Hallo liebe Mitglieder,
erstmal hoffe ich bin hier richtig mit meinem Anliegen

Ich bin Dokumentarfilmer und mache gerade meinen Bachelor.
In unserer (ein Kommilitone und ich) Bachelor-Arbeit soll es um die Dokumentation eines bestimmten Areals gehen.
Dafür brauche ich eine interaktive Karte, ähnlich wie Streetview, in der man durch dieses Areal gehen kann.
Problem wäre gelößt, denn für dieses Anliegen gibt es seitens Google schon das homade Streetview tool
(Make your own Street View with new Google tool - NBC News)

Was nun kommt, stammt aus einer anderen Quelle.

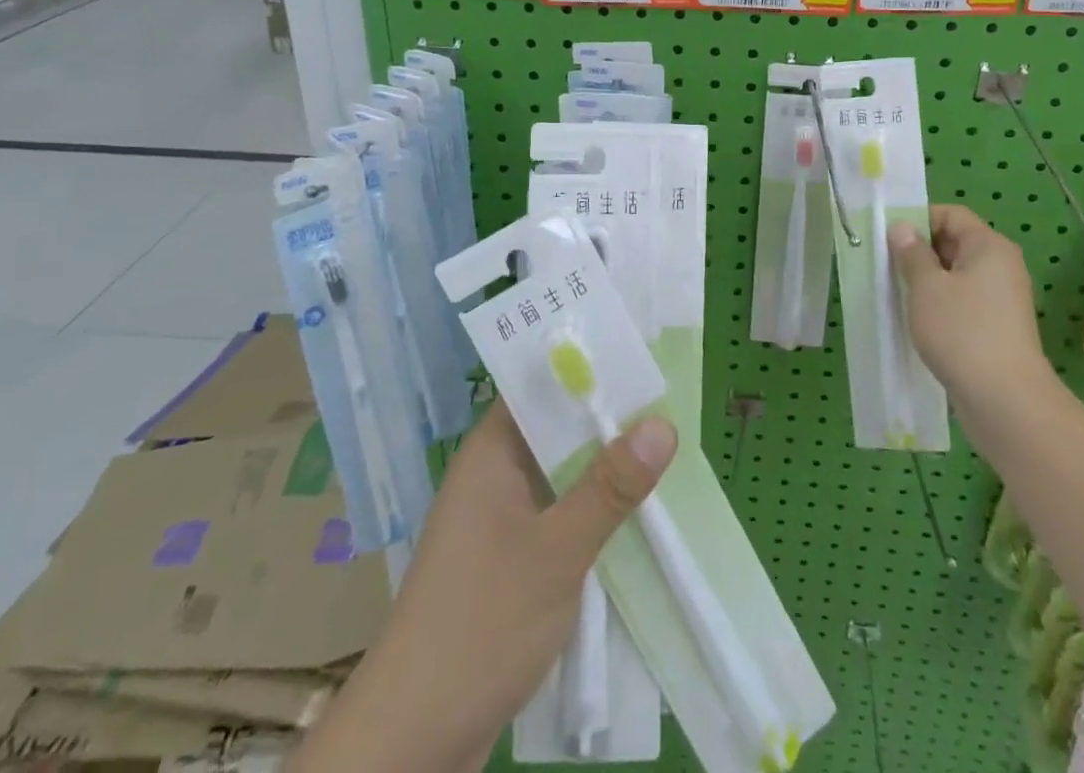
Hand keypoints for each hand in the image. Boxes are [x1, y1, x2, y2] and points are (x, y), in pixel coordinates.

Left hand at [297, 401, 676, 772]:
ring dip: (603, 466)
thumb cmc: (481, 622)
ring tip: (666, 444)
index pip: (539, 383)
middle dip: (607, 418)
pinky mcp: (510, 560)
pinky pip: (559, 513)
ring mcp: (500, 519)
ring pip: (561, 473)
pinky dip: (592, 508)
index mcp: (491, 452)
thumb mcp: (556, 551)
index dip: (585, 365)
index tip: (638, 350)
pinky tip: (635, 511)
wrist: (415, 738)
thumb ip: (610, 487)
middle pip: (556, 427)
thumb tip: (663, 422)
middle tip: (669, 397)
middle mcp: (493, 474)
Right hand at [889, 206, 1047, 398]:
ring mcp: (1002, 299)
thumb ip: (911, 253)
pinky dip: (940, 304)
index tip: (889, 238)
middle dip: (920, 251)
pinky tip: (919, 320)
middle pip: (955, 242)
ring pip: (957, 275)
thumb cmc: (962, 331)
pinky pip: (963, 301)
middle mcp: (1001, 266)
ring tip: (897, 293)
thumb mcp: (926, 287)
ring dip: (927, 280)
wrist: (1006, 401)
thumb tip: (903, 228)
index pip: (951, 214)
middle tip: (887, 265)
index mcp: (989, 246)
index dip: (919, 219)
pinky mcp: (997, 327)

Leider nicht; ich brauche eine Streetview-Karte, wo sich Informationen, Bilder, Sounds und Videos interaktiv öffnen lassen. Ein Beispiel dafür wäre, wenn man in Streetview auf eine Person klickt und sich dann eine Infotafel über diese Person öffnet. Anderes Beispiel, man klickt auf ein Kiosk und es öffnet sich ein Video.

Realisiert wurde diese Idee z.B. in diesem Projekt:
https://nightwalk.withgoogle.com/en/home


Es gibt verschiedene Toolz wie z.B. dieses hier:
http://www.easypano.com/gallery/Tour...own/index.html
Allerdings lassen sich Videos nicht aufpoppen, wie z.B. in dem Marseille Projekt.


Ein Student aus dem Informatik Bereich meinte zu mir, man könnte z.B. auf dem Google Tool aufbauen und weitere Sachen hinzu programmieren, wie aufpoppende Youtube-Videos oder Infotafeln.
Leider haben mein Kommilitone und ich keine Ahnung von Programmieren. Wir würden uns riesig freuen, wenn du Interesse hast den interaktiven Part zu übernehmen.
Sprich wir würden das Journalistische übernehmen, die Info-Texte schreiben, Videos produzieren etc. und du müsstest dann den interaktive Part übernhmen.

Wir würden uns riesig freuen, wenn du Interesse hast mitzuarbeiten oder einfach ein paar Tipps hast

Liebe Grüße
Micha


P.S. falls du was über unsere Referenzen wissen möchtest, wir haben z.B. schon für ZDF, Arte, Dunlop, RedBull usw. Filme gedreht.


----------